Начала разворачиваться кампания против Б. Пастернака и его романа «Доктор Живаго». Отказ в публикации романа и явный интерес к нему зарубежных издательств, хождение романа в рукописи среди отечественных литераторов и студенческой молодежи, в частности на филологическом факультете МГУ, вызывали ярость партийных чиновников. В этой обстановке выделилась группа писателей и деятелей искусства (Ф. Панферов, М. Исаковский, М. Царев, Е. Вучетич, А. Герасимов и другие), которые обратились в ЦК КПСС с письмом, в котором говорилось, что «в творческих организациях подняли головы остатки разгромленных в свое время партией группировок и течений, которые ведут открытую атаку на основы нашего мировоззрения, на социалистический реализм и на руководство литературой и искусством». Это письмо, инициированное по указке сверху, явилось основой ужесточения политики в отношении творческой интеллигенции. ЦК признал необходимым осуществить следующее: «1. Разъяснить секретарям Правления Союза писателей СССР, что они обязаны организовать и возглавить выступления на дискуссиях, собраниях и в печати в защиту политики партии в области литературы и искусства, мобилизовать творческие силы писателей на решение задач, поставленных XX съездом КПСС […] 3. Поручить редакции газеты “Правда”» выступить с редакционной статьей, в которой разъяснить в свете решений XX съезда КПСС вопросы, выдвигаемые писателями и деятелями искусства об отношении партии к постановлениям ЦК о литературе и искусстве, принятым в 1946–1948 гг.»{720}
.В этих решениях проявились серьезные опасения партии, что литература и искусство, с их социально-педагогическими функциями, и культура в целом, могут быть потеряны для партии как привычное средство манипуляции сознанием граждан. А это означало бы фактический развал созданного к концу 1930-х гг. совершенного идеологического механизма.

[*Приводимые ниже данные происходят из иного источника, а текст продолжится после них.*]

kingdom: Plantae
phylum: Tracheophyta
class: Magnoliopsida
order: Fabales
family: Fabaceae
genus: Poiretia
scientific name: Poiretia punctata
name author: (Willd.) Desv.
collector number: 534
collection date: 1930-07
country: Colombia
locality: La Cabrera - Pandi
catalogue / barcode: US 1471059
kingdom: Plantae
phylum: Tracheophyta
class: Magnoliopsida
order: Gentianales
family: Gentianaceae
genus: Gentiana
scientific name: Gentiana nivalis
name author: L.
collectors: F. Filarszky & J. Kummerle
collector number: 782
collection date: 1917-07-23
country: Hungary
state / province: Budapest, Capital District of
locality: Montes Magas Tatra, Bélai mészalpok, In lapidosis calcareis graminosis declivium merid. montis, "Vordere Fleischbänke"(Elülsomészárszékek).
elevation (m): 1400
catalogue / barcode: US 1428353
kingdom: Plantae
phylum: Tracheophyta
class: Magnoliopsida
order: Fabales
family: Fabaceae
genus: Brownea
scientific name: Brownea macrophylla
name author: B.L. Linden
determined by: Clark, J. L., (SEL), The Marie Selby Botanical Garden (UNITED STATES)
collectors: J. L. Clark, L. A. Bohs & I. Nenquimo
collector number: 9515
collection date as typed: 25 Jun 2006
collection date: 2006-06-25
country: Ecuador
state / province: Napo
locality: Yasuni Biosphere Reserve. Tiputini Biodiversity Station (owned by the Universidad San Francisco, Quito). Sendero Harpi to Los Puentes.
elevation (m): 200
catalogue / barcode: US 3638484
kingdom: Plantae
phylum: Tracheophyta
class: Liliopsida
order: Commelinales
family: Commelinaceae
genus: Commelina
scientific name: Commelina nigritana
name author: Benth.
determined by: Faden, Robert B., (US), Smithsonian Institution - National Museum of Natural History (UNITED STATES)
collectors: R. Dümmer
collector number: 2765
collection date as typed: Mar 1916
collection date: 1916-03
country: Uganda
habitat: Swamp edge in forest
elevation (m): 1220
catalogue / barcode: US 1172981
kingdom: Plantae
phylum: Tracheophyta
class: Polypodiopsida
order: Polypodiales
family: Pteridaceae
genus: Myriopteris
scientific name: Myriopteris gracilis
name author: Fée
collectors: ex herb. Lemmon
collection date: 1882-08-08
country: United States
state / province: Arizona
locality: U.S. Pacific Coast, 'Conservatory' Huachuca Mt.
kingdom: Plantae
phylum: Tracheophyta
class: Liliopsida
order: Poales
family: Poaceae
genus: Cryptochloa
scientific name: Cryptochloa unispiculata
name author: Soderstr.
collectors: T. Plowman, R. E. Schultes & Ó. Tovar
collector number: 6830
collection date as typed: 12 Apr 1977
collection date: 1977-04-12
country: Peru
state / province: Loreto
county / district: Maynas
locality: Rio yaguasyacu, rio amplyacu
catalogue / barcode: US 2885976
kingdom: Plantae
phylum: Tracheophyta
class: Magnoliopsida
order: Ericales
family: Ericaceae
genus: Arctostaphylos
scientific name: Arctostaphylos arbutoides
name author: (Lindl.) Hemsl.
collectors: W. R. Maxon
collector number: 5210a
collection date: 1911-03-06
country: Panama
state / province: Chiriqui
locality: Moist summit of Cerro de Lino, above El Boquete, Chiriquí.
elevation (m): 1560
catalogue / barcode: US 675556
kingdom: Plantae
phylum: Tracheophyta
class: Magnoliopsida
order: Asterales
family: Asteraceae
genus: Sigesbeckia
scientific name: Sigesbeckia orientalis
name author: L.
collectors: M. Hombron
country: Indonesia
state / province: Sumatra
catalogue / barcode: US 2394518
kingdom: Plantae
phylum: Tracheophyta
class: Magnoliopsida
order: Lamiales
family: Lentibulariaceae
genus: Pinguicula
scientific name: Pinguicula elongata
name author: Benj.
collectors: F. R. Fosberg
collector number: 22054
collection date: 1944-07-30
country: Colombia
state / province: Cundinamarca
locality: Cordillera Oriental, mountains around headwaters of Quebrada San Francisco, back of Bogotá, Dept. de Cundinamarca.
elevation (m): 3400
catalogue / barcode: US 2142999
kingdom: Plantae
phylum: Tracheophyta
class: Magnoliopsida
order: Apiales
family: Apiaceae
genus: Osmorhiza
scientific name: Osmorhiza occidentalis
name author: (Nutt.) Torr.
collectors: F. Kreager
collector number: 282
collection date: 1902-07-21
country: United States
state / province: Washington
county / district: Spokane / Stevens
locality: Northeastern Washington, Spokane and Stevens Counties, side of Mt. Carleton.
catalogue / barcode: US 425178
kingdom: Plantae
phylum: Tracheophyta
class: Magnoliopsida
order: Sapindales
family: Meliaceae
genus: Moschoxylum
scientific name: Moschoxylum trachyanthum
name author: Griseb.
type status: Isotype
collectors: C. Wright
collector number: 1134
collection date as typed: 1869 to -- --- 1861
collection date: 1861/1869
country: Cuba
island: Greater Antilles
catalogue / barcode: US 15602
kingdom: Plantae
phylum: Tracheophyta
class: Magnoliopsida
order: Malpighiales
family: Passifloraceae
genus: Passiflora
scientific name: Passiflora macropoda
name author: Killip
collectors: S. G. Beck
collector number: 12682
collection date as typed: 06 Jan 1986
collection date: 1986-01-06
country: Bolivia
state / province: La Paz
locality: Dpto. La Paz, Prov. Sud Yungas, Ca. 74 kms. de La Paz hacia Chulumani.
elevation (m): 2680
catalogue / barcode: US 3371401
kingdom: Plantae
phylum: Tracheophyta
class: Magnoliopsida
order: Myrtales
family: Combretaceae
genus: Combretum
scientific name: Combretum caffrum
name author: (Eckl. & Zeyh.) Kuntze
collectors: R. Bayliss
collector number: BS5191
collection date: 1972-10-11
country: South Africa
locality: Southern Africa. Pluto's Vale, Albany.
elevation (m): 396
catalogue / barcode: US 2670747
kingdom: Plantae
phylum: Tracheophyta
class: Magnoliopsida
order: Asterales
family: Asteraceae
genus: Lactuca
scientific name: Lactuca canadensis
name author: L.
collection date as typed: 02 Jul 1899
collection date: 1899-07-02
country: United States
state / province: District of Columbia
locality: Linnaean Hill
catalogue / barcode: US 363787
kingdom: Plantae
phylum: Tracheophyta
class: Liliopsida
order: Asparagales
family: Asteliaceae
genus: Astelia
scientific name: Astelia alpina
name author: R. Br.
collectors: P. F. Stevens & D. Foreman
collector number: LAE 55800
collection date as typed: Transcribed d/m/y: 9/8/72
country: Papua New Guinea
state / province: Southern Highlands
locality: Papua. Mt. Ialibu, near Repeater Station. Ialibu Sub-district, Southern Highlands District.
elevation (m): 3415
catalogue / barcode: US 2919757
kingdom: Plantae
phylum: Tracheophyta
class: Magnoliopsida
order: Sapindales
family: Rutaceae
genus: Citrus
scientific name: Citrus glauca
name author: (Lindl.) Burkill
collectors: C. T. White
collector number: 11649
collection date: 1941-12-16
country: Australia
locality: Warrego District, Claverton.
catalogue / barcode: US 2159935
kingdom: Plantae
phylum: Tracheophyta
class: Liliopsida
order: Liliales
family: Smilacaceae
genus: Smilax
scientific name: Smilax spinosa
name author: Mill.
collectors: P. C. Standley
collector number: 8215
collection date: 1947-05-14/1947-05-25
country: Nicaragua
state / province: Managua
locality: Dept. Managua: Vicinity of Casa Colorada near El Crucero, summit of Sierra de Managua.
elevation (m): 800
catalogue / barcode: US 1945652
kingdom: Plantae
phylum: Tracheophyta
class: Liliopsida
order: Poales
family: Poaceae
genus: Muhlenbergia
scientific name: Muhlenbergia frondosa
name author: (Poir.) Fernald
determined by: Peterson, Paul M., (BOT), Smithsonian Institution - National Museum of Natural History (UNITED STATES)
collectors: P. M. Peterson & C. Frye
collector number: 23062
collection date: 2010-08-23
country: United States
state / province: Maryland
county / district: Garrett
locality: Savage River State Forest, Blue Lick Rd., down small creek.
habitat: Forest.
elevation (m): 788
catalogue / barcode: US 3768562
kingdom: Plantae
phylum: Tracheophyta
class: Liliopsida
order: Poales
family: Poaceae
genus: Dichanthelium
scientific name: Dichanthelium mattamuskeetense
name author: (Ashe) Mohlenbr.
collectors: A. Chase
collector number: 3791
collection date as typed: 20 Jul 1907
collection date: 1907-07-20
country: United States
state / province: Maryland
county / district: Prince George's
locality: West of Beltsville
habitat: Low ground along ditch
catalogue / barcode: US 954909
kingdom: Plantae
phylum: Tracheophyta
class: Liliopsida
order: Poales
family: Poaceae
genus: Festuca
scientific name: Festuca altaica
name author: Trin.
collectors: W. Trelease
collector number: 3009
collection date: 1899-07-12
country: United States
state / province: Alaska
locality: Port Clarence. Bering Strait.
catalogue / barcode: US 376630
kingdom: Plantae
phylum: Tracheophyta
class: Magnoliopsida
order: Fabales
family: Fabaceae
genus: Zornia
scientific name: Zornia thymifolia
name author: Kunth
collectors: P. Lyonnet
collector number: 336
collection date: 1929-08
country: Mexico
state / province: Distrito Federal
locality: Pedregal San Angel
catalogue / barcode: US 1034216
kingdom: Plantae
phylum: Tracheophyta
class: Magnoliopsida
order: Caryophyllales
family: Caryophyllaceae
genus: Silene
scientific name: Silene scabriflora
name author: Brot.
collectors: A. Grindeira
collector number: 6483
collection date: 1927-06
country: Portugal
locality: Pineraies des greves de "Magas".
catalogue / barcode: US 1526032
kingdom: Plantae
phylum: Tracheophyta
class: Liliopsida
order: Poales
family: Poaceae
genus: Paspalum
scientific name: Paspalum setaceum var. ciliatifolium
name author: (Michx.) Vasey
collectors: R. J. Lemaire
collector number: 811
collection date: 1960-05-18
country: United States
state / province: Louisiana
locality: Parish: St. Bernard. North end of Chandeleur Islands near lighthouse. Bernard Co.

Отсюда — реакция консервативной части творческой интеллигенции, процветавшей при сталинизме и ощутившей образовавшийся вакуум в идеологической сфере.
Партия начала выстраивать новую тактику и отреагировала на ситуацию в декабре 1956 г. закрытым письмом ко всем членам партии со знаменательным названием «Об усилении политической работы партийных организаций в массах и пресечение вылазок антисоветских, враждебных элементов». Стиль и язык письма вызвал в памяти ситуацию недалеких 1930–1940-х гг., времени поиска и разоблачения врагов народа. Заключительная часть письма не оставляла никаких сомнений в том, что «роман» интеллигенции с властью (а среди «группы риска» были обозначены творческая интеллигенция и студенчество) ждет скорый и плохой конец: «…В отношении вражеского охвостья у нас не может быть двух мнений по поводу того, как с ним бороться. Диктатура пролетариата к антисоветским элементам должна быть беспощадной»{721}
. Обострившийся конфликт, в котором каждая сторона, понимая необходимость компромисса, тем не менее отвоевывала свое пространство, вылился в дальнейшем в традиционную для советской идеологии схему взаимоотношений партии с интеллигенцией. Эта схема представляла собой исключающие друг друга временные периоды потепления отношений и даже диалог, который использовался властью для развертывания очередных политических кампаний, и устрашающие акции с привычными уже «козлами отпущения», которые служили наглядными примерами для всех остальных.